_Source text_
──────────

[On Reading]
This week, I've been reading Bee Wilson's First Bite, which is the fairly masterful book everybody asks "have you read...?" when I say I'm writing a book about how we learn to eat. This is actually a reread and I am once again dazzled by how poetically Wilson writes about scientific findings. Anyone who has to read medical journals on a regular basis knows that scientific studies are mostly written in the least exciting language possible, but Wilson has a real talent for turning those dense nuggets of research into accessible stories. She also tracks down some of the most incredible early research, like a 1926 study by Dr. Clara Davis, a pediatrician from Chicago, who "borrowed a number of infants" (mostly orphans) and fed them in controlled laboratory conditions for six years, in order to understand how our appetites and food preferences develop.
I'm fascinated by scientific research, but I'm a narrative writer at heart. I want to understand Dr. Davis's findings, but mostly, I want to go find one of those babies (if any are still living), sit at their grown up dinner table, today, and ask a million questions about how they eat now and how they felt about learning to eat in such a strange and controlled way. But I admire how skillfully Wilson navigates the often murky world of food studies and how she weaves her nuanced understanding of so many different styles of research together to build to her larger point, that our eating habits are learned, and therefore, can be unlearned. (Though she doesn't claim it's easy.)
A few other good food reads on my radar:
Time-delayed eating results in better food choices, according to a Carnegie Mellon University study. File under: Great, if you like that kind of thing. I'm an organized person, but meal planning makes me itchy; I'd rather go to brunch on Sunday than spend hours on vegetable prep and detailed white board menus. So I appreciated that even Marion Nestle, patron saint of responsible eating, was quoted saying: "This requires a level of organization and forward planning that would be impossible for someone like me."

──────────

_Extracted material_
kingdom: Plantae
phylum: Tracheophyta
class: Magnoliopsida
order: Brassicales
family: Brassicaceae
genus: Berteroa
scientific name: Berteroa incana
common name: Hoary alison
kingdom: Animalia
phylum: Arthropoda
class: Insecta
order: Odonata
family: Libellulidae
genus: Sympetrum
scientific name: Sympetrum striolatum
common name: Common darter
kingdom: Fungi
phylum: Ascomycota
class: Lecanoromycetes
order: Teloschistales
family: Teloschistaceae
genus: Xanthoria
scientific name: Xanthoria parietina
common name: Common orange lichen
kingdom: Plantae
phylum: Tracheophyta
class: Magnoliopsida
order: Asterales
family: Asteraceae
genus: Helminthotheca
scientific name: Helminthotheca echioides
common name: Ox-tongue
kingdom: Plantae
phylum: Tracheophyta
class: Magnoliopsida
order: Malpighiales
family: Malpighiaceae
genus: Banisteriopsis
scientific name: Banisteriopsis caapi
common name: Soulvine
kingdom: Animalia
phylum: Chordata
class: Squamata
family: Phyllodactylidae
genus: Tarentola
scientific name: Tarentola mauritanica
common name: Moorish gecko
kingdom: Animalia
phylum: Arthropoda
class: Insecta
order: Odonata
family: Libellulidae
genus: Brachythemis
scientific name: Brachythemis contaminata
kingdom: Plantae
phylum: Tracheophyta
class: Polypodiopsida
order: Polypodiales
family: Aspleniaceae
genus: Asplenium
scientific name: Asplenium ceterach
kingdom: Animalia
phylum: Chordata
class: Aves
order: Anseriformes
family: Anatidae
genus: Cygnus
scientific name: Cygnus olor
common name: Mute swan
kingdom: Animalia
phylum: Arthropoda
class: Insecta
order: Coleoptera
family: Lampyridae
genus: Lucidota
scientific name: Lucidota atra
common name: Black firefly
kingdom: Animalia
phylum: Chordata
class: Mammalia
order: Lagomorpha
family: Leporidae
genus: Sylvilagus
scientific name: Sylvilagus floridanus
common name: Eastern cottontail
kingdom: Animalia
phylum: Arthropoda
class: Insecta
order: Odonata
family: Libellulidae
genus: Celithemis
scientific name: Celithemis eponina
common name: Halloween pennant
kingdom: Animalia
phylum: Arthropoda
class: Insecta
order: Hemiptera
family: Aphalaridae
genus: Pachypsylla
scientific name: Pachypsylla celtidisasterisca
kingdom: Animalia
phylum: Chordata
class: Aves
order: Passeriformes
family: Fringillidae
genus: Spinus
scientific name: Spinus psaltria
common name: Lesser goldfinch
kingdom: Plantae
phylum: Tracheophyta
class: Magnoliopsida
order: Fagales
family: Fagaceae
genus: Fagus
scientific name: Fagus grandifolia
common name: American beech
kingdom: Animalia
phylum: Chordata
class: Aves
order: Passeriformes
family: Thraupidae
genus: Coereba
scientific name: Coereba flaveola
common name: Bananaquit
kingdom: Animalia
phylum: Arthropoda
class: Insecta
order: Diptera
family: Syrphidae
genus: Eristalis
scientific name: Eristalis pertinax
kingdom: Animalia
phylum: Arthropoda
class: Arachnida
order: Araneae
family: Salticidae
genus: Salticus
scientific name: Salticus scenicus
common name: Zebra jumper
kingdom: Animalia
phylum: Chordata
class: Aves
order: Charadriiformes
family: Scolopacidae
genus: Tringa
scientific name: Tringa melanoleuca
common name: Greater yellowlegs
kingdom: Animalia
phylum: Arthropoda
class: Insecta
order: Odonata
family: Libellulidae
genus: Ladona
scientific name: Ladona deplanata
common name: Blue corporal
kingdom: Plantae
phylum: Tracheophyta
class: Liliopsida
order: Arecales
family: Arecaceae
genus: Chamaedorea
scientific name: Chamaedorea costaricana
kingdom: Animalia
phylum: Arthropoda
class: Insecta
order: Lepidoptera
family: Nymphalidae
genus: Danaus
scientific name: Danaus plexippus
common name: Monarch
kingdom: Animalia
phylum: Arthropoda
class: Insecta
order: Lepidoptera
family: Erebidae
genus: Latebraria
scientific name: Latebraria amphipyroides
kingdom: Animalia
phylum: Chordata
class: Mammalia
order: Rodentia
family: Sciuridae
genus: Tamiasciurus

──────────

_Parts of the exercise_
**1.** Repeat the text on reading word for word, starting at "[On Reading]" and ending at "food preferences develop.".
**2.** Write what comes next in the text on reading, picking up after its final sentence.

_Per-task answers_
**1.**
[On Reading]
This week, I've been reading Bee Wilson's First Bite, which is the fairly masterful book everybody asks "have you read...?" when I say I'm writing a book about how we learn to eat. This is actually a reread and I am once again dazzled by how poetically Wilson writes about scientific findings. Anyone who has to read medical journals on a regular basis knows that scientific studies are mostly written in the least exciting language possible, but Wilson has a real talent for turning those dense nuggets of research into accessible stories. She also tracks down some of the most incredible early research, like a 1926 study by Dr. Clara Davis, a pediatrician from Chicago, who "borrowed a number of infants" (mostly orphans) and fed them in controlled laboratory conditions for six years, in order to understand how our appetites and food preferences develop.

**2.**
The New York Times ran a piece about Avoidant-Restrictive Food Intake Disorder (Arfid), which gives a decent overview of our newest eating disorder diagnosis (added to the DSM-V in 2013, as a way to distinguish people who eat very limited diets due to fear of food from people with anorexia, who mostly restrict intake due to a fear of fatness). But I was underwhelmed by the cursory reporting on treatment options. Methods like time limits and M&M chasers are reminiscent of the behavioral approach to pediatric feeding problems, which I raised a few red flags about in my NYT piece last year. Unfortunately, Arfid is a condition so in its infancy that nobody really knows what a gold standard treatment model might look like. But, "we shouldn't have to settle for parents still having to pressure for every bite," argue Katja Rowell and Jenny McGlothlin, co-authors of Helping Your Child with Extreme Picky Eating on their Facebook page.
At the top of my weekend reading list will be Jane Black's new Huffington Post piece, Revenge of the Lunch Lady, all about how the "least healthy town in America" turned itself around food-wise, apparently no thanks to Jamie Oliver.
And Eating Towards Immortality, Michelle Allison's piece in The Atlantic. I've long adored Michelle's blog, and am pretty immediately sold on her dek: "Diet culture is just another way of dealing with the fear of death."